On paper, Gov. Bill Richardson (D) of New Mexico has the résumé of a top-tier presidential candidate: a two-term governor, 14 years as a member of Congress, secretary of Energy under President Clinton, and former United Nations ambassador.
As the son of a Mexican mother and half-Mexican father, Governor Richardson also has the potential to win a significant portion of the Hispanic vote, one of the fastest-growing segments of the US electorate.
So far, in the early going of the 2008 presidential nomination battle, Richardson has remained mired in low single digits in national polls of Democratic voters. Many voters still don't know who he is, as Hillary Rodham Clinton, Barack Obama, and John Edwards have dominated news coverage from the start and built the biggest campaign war chests.
Now that Richardson has formally declared his candidacy, the ultimate question looms: Can he pull all the pieces together and fulfill his potential? Already, in the most important states in the nomination schedule, there are signs that the picture is shifting.

• [CHALLENGES]:
a. Answer these questions about the article on Bill Richardson's presidential bid:
(i) How many years did Richardson serve as a member of Congress?
(ii) Which three candidates have dominated news coverage from the start?
(iii) Where has Richardson stood in national polls of Democratic voters?
b. Extend the article on Bill Richardson's presidential bid with a few more paragraphs, starting after its last sentence.
The items that come after this are separate material, unrelated to the article on Bill Richardson's presidential bid.

• [ITEMS]:
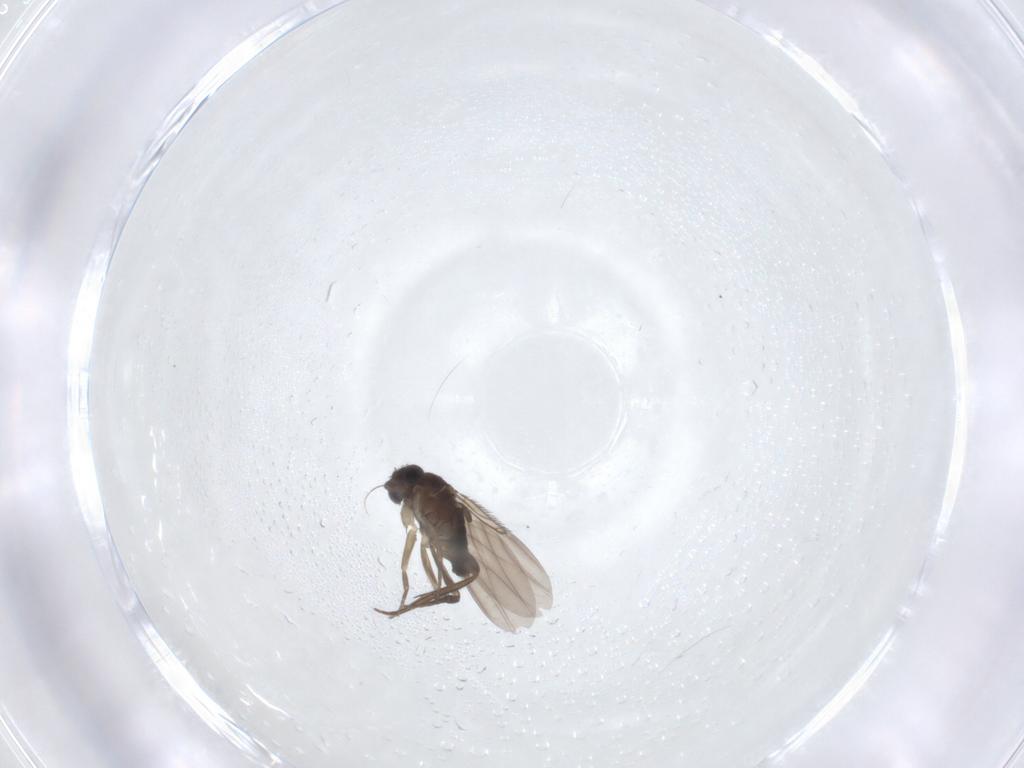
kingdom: Animalia
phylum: Arthropoda
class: Insecta
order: Diptera
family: Phoridae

• [SOLVED TASKS]:
a.
(i) 14 years
(ii) Hillary Rodham Clinton, Barack Obama, and John Edwards
(iii) In the low single digits

b.
The latest Des Moines Register poll shows Richardson at 10 percent in Iowa, where caucuses start the process in January. In New Hampshire, home of the first primary, independent pollster John Zogby now shows Richardson at 10 percent. Ultimately, Nevada, with a large and growing Hispanic population and perhaps an affinity for a fellow Westerner, could be key to Richardson's prospects, as the state holds early nominating caucuses for the first time, analysts say.
"His best bet is probably to do well enough in Iowa to attract attention, win in Nevada, do very well in New Hampshire, and then generate national attention, along with a mixed result among the front-runners," says Mark Mellman, a Democratic pollster who is not affiliated with any of his party's presidential candidates. "From there, he could maneuver."
For all the second-tier candidates, the best hope is that the three people in line ahead of them self-destruct, but that's not something Richardson or the others can count on, Mr. Mellman adds.
Richardson knows that. In the first quarter of 2007, he raised $6.2 million, a sum that would have made for splashy headlines in previous election cycles. But in this overheated race to succeed President Bush, it placed Richardson at a distant fourth place in the money primary. Still, it is enough to make major ad buys in the early states, and that's exactly what he is doing.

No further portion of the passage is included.